● Requirement
Setting pictures aside, output exactly the lines from the start of the records to the line with "G04 Aperture macros list end*", that line included.

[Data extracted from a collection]
☆ ☆ ☆
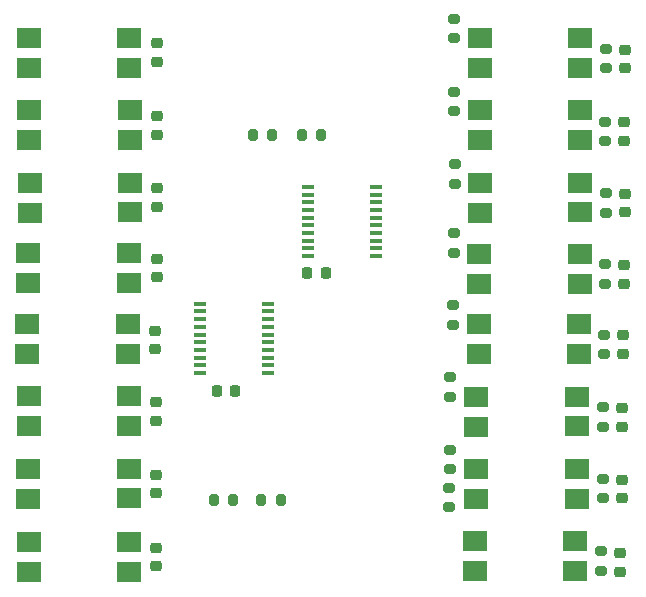
<source format=gbr>
G04 #@! TF.GenerationSoftware,KiCad,Pcbnew,8.0.0*
G04 #@! TF.CreationDate,2024-03-12T13:11:18+03:00*
G04 #@! TF.ProjectId,industrial_mcp23017_input_device_v02,696e6475-7374-4726-9961-6c5f6d637032,rev?*
G04 #@! TF.SameCoordinates,Original*
G04 #@! TF.FileFunction,Paste,Top*
G04 #@! TF.FilePolarity,Positive*
%FSLAX46Y46*%
G04 Gerber Fmt 4.6, Leading zero omitted, Abs format (unit mm)*
G04 Created by KiCad (PCBNEW 8.0.0) date 2024-03-12 13:11:18*
%MOMM*%
%LPD*%
G01*
G04 APERTURE LIST*
G04 Aperture macros list*
%AMRoundRect*
0 Rectangle with rounded corners*
0 $1 Rounding radius*
0 $2 $3 $4 $5 $6 $7 $8 $9 X,Y pos of 4 corners*
0 Add a 4 corners polygon primitive as box body*
4,1,4,$2,$3,$4,$5,$6,$7,$8,$9,$2,$3,0*
0 Add four circle primitives for the rounded corners*
1,1,$1+$1,$2,$3*
1,1,$1+$1,$4,$5*
1,1,$1+$1,$6,$7*
1,1,$1+$1,$8,$9*
0 Add four rect primitives between the rounded corners*
20,1,$1+$1,$2,$3,$4,$5,0*
20,1,$1+$1,$4,$5,$6,$7,0*
20,1,$1+$1,$6,$7,$8,$9,0*
20,1,$1+$1,$8,$9,$2,$3,0*%
G04 Aperture macros list end*
%ADD10RoundRect,0.200000X0.200000X0.275000X-0.200000X0.275000X-0.200000X-0.275000X0.200000X-0.275000X0*%
%ADD11RoundRect,0.200000X0.275000X-0.200000X0.275000X0.200000X-0.275000X0.200000X-0.275000X-0.200000X0*%
%ADD12RoundRect,0.225000X0.225000X0.250000X-0.225000X0.250000X-0.225000X-0.250000X0.225000X-0.250000X0*%
%ADD13RoundRect,0.218750X-0.256250X0.218750X-0.256250X-0.218750X0.256250X-0.218750X0.256250X0.218750X0*%
%ADD14RoundRect,0.200000X-0.200000X-0.275000X0.200000X-0.275000X0.200000X0.275000X-0.200000X0.275000X0*%
%ADD15R,2.000000X1.780000*%
%ADD16R,1.000000X0.400000*%
G04 APERTURE END LIST*
D10*
X106400000Y-68000000D03*
X104750000Y-68000000D03*
D11*
X117320000Y-96325000D03*
X117320000Y-94675000D03*
D12*
X106775000Y-79675000D03*
X105225000Y-79675000D03*
D11*
X117690000Y-72135000D03*
X117690000Y-70485000D03*
D13*
X131830000Y-91132500D03*
X131830000Y-92707500D03*
D14*
X97275000Y-98950000D03*
X98925000Y-98950000D03*
D11*
X130450000Y-68535000D03*
X130450000Y-66885000D03*
D13*
X132130000Y-60782500D03*
X132130000Y-62357500D03*
D15*
X128210000Y-86550000D03*
X128210000Y-84030000D03*
X119710000Y-84030000D03*
X119710000Y-86570000D03*
X128020000Y-98800000D03*
X128020000Y-96280000D03*
X119520000Y-96280000D03*
X119520000Y-98820000D03*
D13*
X131980000Y-84982500D03*
X131980000Y-86557500D03*
D11*
X130220000Y-98775000D03*
X130220000Y-97125000D03*
X130490000Y-74585000D03*
X130490000Y-72935000D03*
D15*
X90160000Y-92660000D03*
X90160000Y-90140000D03*
X81660000Y-90140000D03*
X81660000Y-92680000D03*
D13*
X92380000Y-96782500D03*
X92380000Y-98357500D03*
X92480000Y-72532500D03*
X92480000Y-74107500D03*
D11*
X117300000Y-90170000D03*
X117300000Y-88520000D03*
D13*
X132130000Y-72982500D03*
X132130000Y-74557500D03*
D15*
X128020000Y-92670000D03*
X128020000Y-90150000D03*
X119520000Y-90150000D03*
X119520000Y-92690000D03*
D11*
X130360000Y-86550000D03*
X130360000Y-84900000D03*
X130430000Y-80615000D03*
X130430000Y-78965000D03*
D16*
X105250000Y-72400000D03*
X105250000Y-73050000D03*
X105250000Y-73700000D03*
X105250000Y-74350000D03*
X105250000Y-75000000D03*
X105250000Y-75650000D03*
X105250000Y-76300000D03*
X105250000Y-76950000D03*
X105250000Y-77600000D03*
X105250000Y-78250000D03*
X111050000Y-78250000D03*
X111050000Y-77600000D03*
X111050000Y-76950000D03*
X111050000Y-76300000D03*
X111050000Y-75650000D03*
X111050000Y-75000000D03*
X111050000Y-74350000D03*
X111050000Y-73700000D03*
X111050000Y-73050000D03*
X111050000Y-72400000D03*
D11*
X117600000Y-66010000D03*
X117600000Y-64360000D03*
D13*
X132050000Y-66912500D03*
X132050000Y-68487500D03*
D12*
X99125000Y-89700000D03*
X97575000Y-89700000D03*
D15*
X127900000Y-104920000D03*
X127900000Y-102400000D03*
X119400000Y-102400000D03*
X119400000Y-104940000D03*
D11*
X130080000Y-104905000D03*
X130080000Y-103255000D03*
D13*
X92400000Y-102962500D03*
X92400000Y-104537500D03*
D15*
X90160000Y-62320000D03*
X90160000Y-59800000D03*
X81660000Y-59800000D03*
X81660000Y-62340000D03*
D13*
X132067500Y-79032500D03*
X132067500Y-80607500D03*
D11*
X130220000Y-92695000D03*
X130220000Y-91045000D03*
D13*
X92450000Y-60212500D03*
X92450000Y-61787500D03*
D14*
X100600000Y-68000000D03*
X102250000Y-68000000D03*
D11*
X117640000Y-59815000D03*
X117640000Y-58165000D03*
D13*
X92480000Y-78482500D03*
X92480000Y-80057500D03*
X92430000Y-90632500D03*
X92430000Y-92207500D03*
X131842500Y-97182500D03*
X131842500Y-98757500D03*
D15*
X128280000Y-80590000D03*
X128280000Y-78070000D03*
X119780000Y-78070000D03*
X119780000Y-80610000D03*
X90000000Y-86550000D03*
X90000000Y-84030000D03*
X81500000Y-84030000D03*
X81500000Y-86570000D03*
D13*
X131730000Y-103432500D03*
X131730000Y-105007500D03*
D15*
X128340000Y-62340000D03*
X128340000Y-59820000D03*
X119840000Y-59820000D03*
X119840000Y-62360000D03*
X90080000Y-98770000D03*
X90080000Y-96250000D03*
X81580000Y-96250000D03*
X81580000Y-98790000D03*
X90210000Y-74560000D03*
X90210000Y-72040000D03*
X81710000Y-72040000D03*
X81710000Y-74580000D03*
D11*
X117200000Y-99525000D03*
X117200000Y-97875000D03*
D10*
X102975000Y-98950000D03*
X101325000Y-98950000D03*
D13*
X92530000Y-66432500D03*
X92530000Y-68007500D03*
D15*
X128340000Y-74560000D03*
X128340000Y-72040000D03*
X119840000Y-72040000D03*
X119840000Y-74580000D03*
D13*
X92280000Y-84582500D03*
X92280000Y-86157500D03*
D15*
X90100000Y-80520000D03*
X90100000Y-78000000D03*
X81600000Y-78000000D03*
X81600000Y-80540000D03*
X128300000Y-68450000D03*
X128300000Y-65930000D03*
X119800000Y-65930000D03*
X119800000Y-68470000D03*
D16*
X101900000Y-88150000D03*
X101900000Y-87500000D03*
X101900000Y-86850000D03*
X101900000Y-86200000D03*
X101900000Y-85550000D03*
X101900000Y-84900000D03*
X101900000Y-84250000D03*
X101900000Y-83600000D03*
X101900000Y-82950000D03*
X101900000Y-82300000D03*
X96100000Y-82300000D03*
X96100000Y-82950000D03*
X96100000Y-83600000D03*
X96100000Y-84250000D03*
X96100000Y-84900000D03*
X96100000Y-85550000D03*
X96100000Y-86200000D03*
X96100000Y-86850000D03*
X96100000Y-87500000D03*
X96100000Y-88150000D03*
D15*
X90190000Y-68440000D03*
X90190000Y-65920000D03*
X81690000Y-65920000D03*
X81690000Y-68460000D03*
X90110000Y-105010000D03*
X90110000Y-102490000D03*
X81610000Y-102490000D03*
X81610000Y-105030000D03*
D11*
X117650000Y-77975000D03*
X117650000Y-76325000D03*
X130490000Y-62365000D03*
X130490000Y-60715000D03*
X117530000Y-84070000D03*
X117530000Y-82420000D03*
M02*

</source>
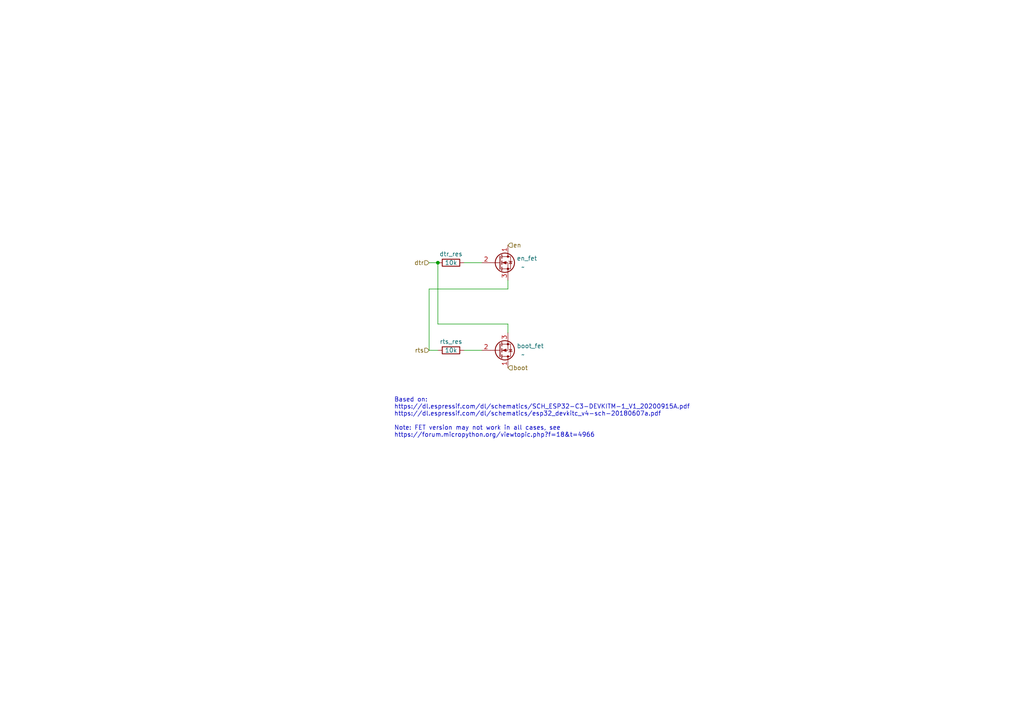
<source format=kicad_sch>
(kicad_sch (version 20211123) (generator eeschema)

  (uuid b55f6c44-5d5d-4524-bb86-893662f64598)

  (paper "A4")

  

  (junction (at 127 76.2) (diameter 0) (color 0 0 0 0)
    (uuid f17a8b5d-2131-4575-9e70-9b6efcf6b9f0)
  )

  (wire (pts (xy 147.32 81.28) (xy 147.32 83.82))
    (stroke (width 0) (type default) (color 0 0 0 0))
    (uuid 08e66dfd-1bfc-443e-9bcb-3cb16717be69)
  )
  (wire (pts (xy 127 93.98) (xy 147.32 93.98))
    (stroke (width 0) (type default) (color 0 0 0 0))
    (uuid 195064e7-daee-44fc-83b6-43b3640b630d)
  )
  (wire (pts (xy 127 76.2) (xy 127 93.98))
    (stroke (width 0) (type default) (color 0 0 0 0))
    (uuid 3bd92ef8-3621-459f-8876-eb091202c553)
  )
  (wire (pts (xy 134.62 76.2) (xy 139.7 76.2))
    (stroke (width 0) (type default) (color 0 0 0 0))
    (uuid 4ef2609b-4aa3-400a-8088-63a72233e6e0)
  )
  (wire (pts (xy 124.46 76.2) (xy 127 76.2))
    (stroke (width 0) (type default) (color 0 0 0 0))
    (uuid 6e090c63-3765-4b02-912f-bec39f904f3b)
  )
  (wire (pts (xy 124.46 83.82) (xy 124.46 101.6))
    (stroke (width 0) (type default) (color 0 0 0 0))
    (uuid a1ed0d2c-5e33-45ea-bd70-2e0396d809fc)
  )
  (wire (pts (xy 124.46 101.6) (xy 127 101.6))
    (stroke (width 0) (type default) (color 0 0 0 0))
    (uuid a2022e25-dea1-4b51-a8e2-fc7e74233d65)
  )
  (wire (pts (xy 147.32 83.82) (xy 124.46 83.82))
    (stroke (width 0) (type default) (color 0 0 0 0))
    (uuid d20a2d82-60de-4cf6-8eb7-085aef568401)
  )
  (wire (pts (xy 134.62 101.6) (xy 139.7 101.6))
    (stroke (width 0) (type default) (color 0 0 0 0))
    (uuid eedad384-3008-4a1b-b1c7-c0035d16791f)
  )
  (wire (pts (xy 147.32 93.98) (xy 147.32 96.52))
    (stroke (width 0) (type default) (color 0 0 0 0))
    (uuid fe9ad2a4-5bc3-458d-854f-47070715bb30)
  )

  (text "Based on:\nhttps://dl.espressif.com/dl/schematics/SCH_ESP32-C3-DEVKITM-1_V1_20200915A.pdf\nhttps://dl.espressif.com/dl/schematics/esp32_devkitc_v4-sch-20180607a.pdf\n\nNote: FET version may not work in all cases, see\nhttps://forum.micropython.org/viewtopic.php?f=18&t=4966"
    (at 114.3 127 0)
    (effects (font (size 1.27 1.27)) (justify left bottom))
    (uuid f60f3898-2e9b-49d4-b814-73bbdd1783e5)
  )

  (hierarchical_label "dtr" (shape input) (at 124.46 76.2 180)
    (effects (font (size 1.27 1.27)) (justify right))
    (uuid 186c6547-ab92-42d8-bf81-fbc08908bbbf)
  )
  (hierarchical_label "en" (shape input) (at 147.32 71.12 0)
    (effects (font (size 1.27 1.27)) (justify left))
    (uuid c8911e30-f03a-485f-9ccc-71c5887a2931)
  )
  (hierarchical_label "boot" (shape input) (at 147.32 106.68 0)
    (effects (font (size 1.27 1.27)) (justify left))
    (uuid f0d68f62-b6a0-49cf-b902-56dd7153b362)
  )
  (hierarchical_label "rts" (shape input) (at 124.46 101.6 180)
    (effects (font (size 1.27 1.27)) (justify right))
    (uuid ffdf205e-8c01-42f5-9c74-59c89b39b0dd)
  )

  (symbol (lib_id "Device:Q_NMOS_DGS") (at 144.78 101.6 0) (mirror x) (unit 1)
    (in_bom yes) (on_board yes)
    (uuid 3decfe3e-926e-45e0-b59f-5db47108adeb)
    (property "Reference" "boot_fet" (id 0) (at 149.86 100.33 0)
      (effects (font (size 1.27 1.27)) (justify left))
    )
    (property "Value" "~" (id 1) (at 151.13 102.8699 0)
      (effects (font (size 1.27 1.27)) (justify left))
    )
    (property "Footprint" "" (id 2) (at 149.86 104.14 0)
      (effects (font (size 1.27 1.27)) hide)
    )
    (property "Datasheet" "~" (id 3) (at 144.78 101.6 0)
      (effects (font (size 1.27 1.27)) hide)
    )
    (pin "1" (uuid 8f43cb35-4483-4456-9be0-9a11f017397c))
    (pin "2" (uuid 422f0eae-4cfd-4b3d-bbc9-016a97ae8f28))
    (pin "3" (uuid 4f6616f5-2428-45f8-b322-b01a310076df))
  )

  (symbol (lib_id "Device:R") (at 130.81 76.2 90) (unit 1)
    (in_bom yes) (on_board yes)
    (uuid 69f754fc-9a05-49b5-92d4-e73f3379b1c3)
    (property "Reference" "dtr_res" (id 0) (at 130.81 73.66 90))
    (property "Value" "10k" (id 1) (at 130.81 76.2 90))
    (property "Footprint" "" (id 2) (at 130.81 77.978 90)
      (effects (font (size 1.27 1.27)) hide)
    )
    (property "Datasheet" "~" (id 3) (at 130.81 76.2 0)
      (effects (font (size 1.27 1.27)) hide)
    )
    (pin "1" (uuid e023ff04-5568-4209-b1e9-2040c157b6c9))
    (pin "2" (uuid a1e8d41f-abb6-4254-833c-5092a1626afa))
  )

  (symbol (lib_id "Device:R") (at 130.81 101.6 90) (unit 1)
    (in_bom yes) (on_board yes)
    (uuid 8652828a-fbde-461c-8a48-72b9b78993c2)
    (property "Reference" "rts_res" (id 0) (at 130.81 99.06 90))
    (property "Value" "10k" (id 1) (at 130.81 101.6 90))
    (property "Footprint" "" (id 2) (at 130.81 103.378 90)
      (effects (font (size 1.27 1.27)) hide)
    )
    (property "Datasheet" "~" (id 3) (at 130.81 101.6 0)
      (effects (font (size 1.27 1.27)) hide)
    )
    (pin "1" (uuid d3c61b37-e6b3-4758-91e8-3ab8b6c85a32))
    (pin "2" (uuid 92b5b97e-1e02-47c9-a155-1e40033fa52e))
  )

  (symbol (lib_id "Device:Q_NMOS_DGS") (at 144.78 76.2 0) (unit 1)
    (in_bom yes) (on_board yes)
    (uuid d0318a72-4864-4360-b8a3-ff360ff90c64)
    (property "Reference" "en_fet" (id 0) (at 149.86 74.93 0)
      (effects (font (size 1.27 1.27)) (justify left))
    )
    (property "Value" "~" (id 1) (at 151.13 77.4699 0)
      (effects (font (size 1.27 1.27)) (justify left))
    )
    (property "Footprint" "" (id 2) (at 149.86 73.66 0)
      (effects (font (size 1.27 1.27)) hide)
    )
    (property "Datasheet" "~" (id 3) (at 144.78 76.2 0)
      (effects (font (size 1.27 1.27)) hide)
    )
    (pin "1" (uuid 79ec8736-2a7c-47bd-b37a-20052d996bb9))
    (pin "2" (uuid dbd16fce-c837-4eaa-8577-09a1577c1239))
    (pin "3" (uuid c43ba114-3252-4277-924b-88a59b2ff7af))
  )

  (sheet_instances
    (path "/" (page "1"))
  )

  (symbol_instances
    (path "/3decfe3e-926e-45e0-b59f-5db47108adeb"
      (reference "boot_fet") (unit 1) (value "~") (footprint "")
    )
    (path "/69f754fc-9a05-49b5-92d4-e73f3379b1c3"
      (reference "dtr_res") (unit 1) (value "10k") (footprint "")
    )
    (path "/d0318a72-4864-4360-b8a3-ff360ff90c64"
      (reference "en_fet") (unit 1) (value "~") (footprint "")
    )
    (path "/8652828a-fbde-461c-8a48-72b9b78993c2"
      (reference "rts_res") (unit 1) (value "10k") (footprint "")
    )
  )
)

</source>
☆ ☆ ☆
● Expected output
<source format=gbr>
G04 #@! TF.GenerationSoftware,KiCad,Pcbnew,8.0.0*
G04 #@! TF.CreationDate,2024-03-12T13:11:18+03:00*
G04 #@! TF.ProjectId,industrial_mcp23017_input_device_v02,696e6475-7374-4726-9961-6c5f6d637032,rev?*
G04 #@! TF.SameCoordinates,Original*
G04 #@! TF.FileFunction,Paste,Top*
G04 #@! TF.FilePolarity,Positive*
%FSLAX46Y46*%
G04 Gerber Fmt 4.6, Leading zero omitted, Abs format (unit mm)*
G04 Created by KiCad (PCBNEW 8.0.0) date 2024-03-12 13:11:18*
%MOMM*%
%LPD*%
G01*
G04 APERTURE LIST*
G04 Aperture macros list*
%AMRoundRect*
0 Rectangle with rounded corners*
0 $1 Rounding radius*
0 $2 $3 $4 $5 $6 $7 $8 $9 X,Y pos of 4 corners*
0 Add a 4 corners polygon primitive as box body*
4,1,4,$2,$3,$4,$5,$6,$7,$8,$9,$2,$3,0*
0 Add four circle primitives for the rounded corners*
1,1,$1+$1,$2,$3*
1,1,$1+$1,$4,$5*
1,1,$1+$1,$6,$7*
1,1,$1+$1,$8,$9*
0 Add four rect primitives between the rounded corners*
20,1,$1+$1,$2,$3,$4,$5,0*
20,1,$1+$1,$4,$5,$6,$7,0*
20,1,$1+$1,$6,$7,$8,$9,0*
20,1,$1+$1,$8,$9,$2,$3,0*%
G04 Aperture macros list end*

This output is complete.